WeBroke? 7 Reasons Not to Buy WeWork Stock

The rise and fall of WeWork is a sad situation that cost institutional and retail investors billions of dollars in losses. Once valued at $47 billion, WeWork trades at a $158 million market cap and performed a 1 to 40 reverse stock split to fool retail investors into buying more shares in the company.

You don’t make money buying crappy stocks and hoping for some magical turnaround because in most cases management dumped their shares while leaving retail investors like us holding the bag.

Now I know what you are thinking: Be greedy when others are fearful because WeWork is going to turn things around!

The truth is that remote work is the future of business so why invest in an archaic business model that doesn’t turn a profit?

7 Reasons to Avoid Buying WeWork Stock

1. WeWork Stock is Down 99% Since IPO

Believe it or not, WE stock is down 99% from its IPO. Buy and hold investors lost everything if they didn’t dump their shares.

WeWork Stock All-time Perfomance

WE stock is currently 7 cents if you take into account its presplit price.
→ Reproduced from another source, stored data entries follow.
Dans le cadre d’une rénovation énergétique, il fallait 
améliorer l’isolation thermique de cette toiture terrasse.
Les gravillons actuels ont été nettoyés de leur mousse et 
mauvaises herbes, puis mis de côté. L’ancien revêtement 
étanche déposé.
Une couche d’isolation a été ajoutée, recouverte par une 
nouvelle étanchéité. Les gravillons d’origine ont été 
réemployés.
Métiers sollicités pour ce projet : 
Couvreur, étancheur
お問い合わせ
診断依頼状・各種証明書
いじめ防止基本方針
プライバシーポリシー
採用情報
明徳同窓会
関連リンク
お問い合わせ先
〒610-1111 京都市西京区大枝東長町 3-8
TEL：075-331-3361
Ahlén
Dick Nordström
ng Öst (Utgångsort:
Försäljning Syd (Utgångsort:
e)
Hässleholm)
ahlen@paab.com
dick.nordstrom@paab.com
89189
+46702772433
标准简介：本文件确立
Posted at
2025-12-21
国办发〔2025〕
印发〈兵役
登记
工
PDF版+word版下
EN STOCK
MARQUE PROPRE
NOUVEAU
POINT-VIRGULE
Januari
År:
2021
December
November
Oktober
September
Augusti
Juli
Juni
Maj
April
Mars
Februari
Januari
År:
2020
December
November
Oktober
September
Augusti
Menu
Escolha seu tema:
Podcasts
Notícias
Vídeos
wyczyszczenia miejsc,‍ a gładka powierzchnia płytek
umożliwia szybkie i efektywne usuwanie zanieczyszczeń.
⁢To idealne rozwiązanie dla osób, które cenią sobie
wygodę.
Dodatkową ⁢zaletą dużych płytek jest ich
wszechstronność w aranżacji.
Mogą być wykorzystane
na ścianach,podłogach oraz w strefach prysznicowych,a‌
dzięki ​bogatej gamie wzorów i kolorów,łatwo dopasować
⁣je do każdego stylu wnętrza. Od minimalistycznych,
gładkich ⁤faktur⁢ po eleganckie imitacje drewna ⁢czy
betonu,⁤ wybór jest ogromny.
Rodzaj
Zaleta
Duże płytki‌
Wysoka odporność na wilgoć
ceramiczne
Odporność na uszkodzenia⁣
The current price is an illusion to fool you (more on that later).

2. WeWork’s Founder Sold His Stake After Causing WeWork’s Valuation to Tank Over $35 billion

Wework founder Adam Neumann received a $445 million payout to leave the company after destroying its Pre-IPO value by a staggering $35 billion!

Founder led companies outperform all other stocks by a wide margin so it’s a major red flag when the founder accepts a payout and exits the company.

A few examples of founder led companies are Tesla (Elon Musk), Nvidia (Jensen Huang), and Coinbase (Brian Armstrong).

3. WeWork’s Pricing is Too Expensive

I thought about getting WeWork office space because working from home can be tough when you have young children living at home.

That’s until I checked the rental rates for WeWork office space in my hometown of Washington, DC.

Holy smokes! WeWork charges outrageous rates for the inconvenience of working around strangers all day long.

$1,105+ per month for a private office!

$510 per month for the privilege of sharing an office with a complete stranger. Oh boy!

$29 a day to use a desk in a public space?

This is for Rhode Island Avenue in Washington, DC that isn’t the safest place to work. I’m sure rates are much higher in freelancer hotspots such as Los Angeles, New York City, Miami, Seattle, etc.

I don’t know why any digital nomad or freelancer would pay these rates just to use their facilities. You can rent an entire 3-bedroom condo or townhouse in places like Thailand for the same amount of money!

If WeWork wants to avoid bankruptcy then the company needs to completely redo their pricing. It’s out of touch with reality plus you will never own your office space.

It makes more financial sense to own your home/condo and work from home.

4. WeWork is Drowning in Debt with No Solution to Pay It Off

Wework has $17+ bililon in debt with only $200 million in cash on its balance sheet. This is almost impossible to overcome without filing for chapter 11 bankruptcy.

5. Remote Workers are Happier Than Traditional Office Workers

Studies show remote workers are happier and healthier than employees who commute to the office. Remote work gives you more time with your family plus you save money on transportation.

Productivity is all that matters, and no one should be forced to work in the toxic modern day office environment if they don’t want to.

6. WeWork’s 1 to 40 Reverse Split Was an Attempt to Fool Retail Investors

Another shady move by Wework management was to perform a 1 to 40 reverse stock split to prevent NYSE delisting and fool retail investors into losing their money.

As I mentioned earlier, WE stock trades at 7 cents presplit. Very sad.

7. Remote Gig Stocks Are The Better Alternative

Remote work will win in the end once CEOs replace office workers with AI and robots thanks to guys like Elon Musk.

Avoid WeWork stock and buy Upwork (UPWK), Zoom (ZM), or Fiverr (FVRR) shares instead.

My Gameplan for WE Stock

Shorting WE shares or buying puts is the only move I would consider making. Better yet, I’m probably going to avoid WE stock altogether and watch the company file for bankruptcy next year.

Some of you may try to buy the dip and hope for a comeback when management drove the company into the ground 4 years ago.

You are better off saving your money and earning 4%+ yield from a HYSA or money market account than gambling on WeWork stock.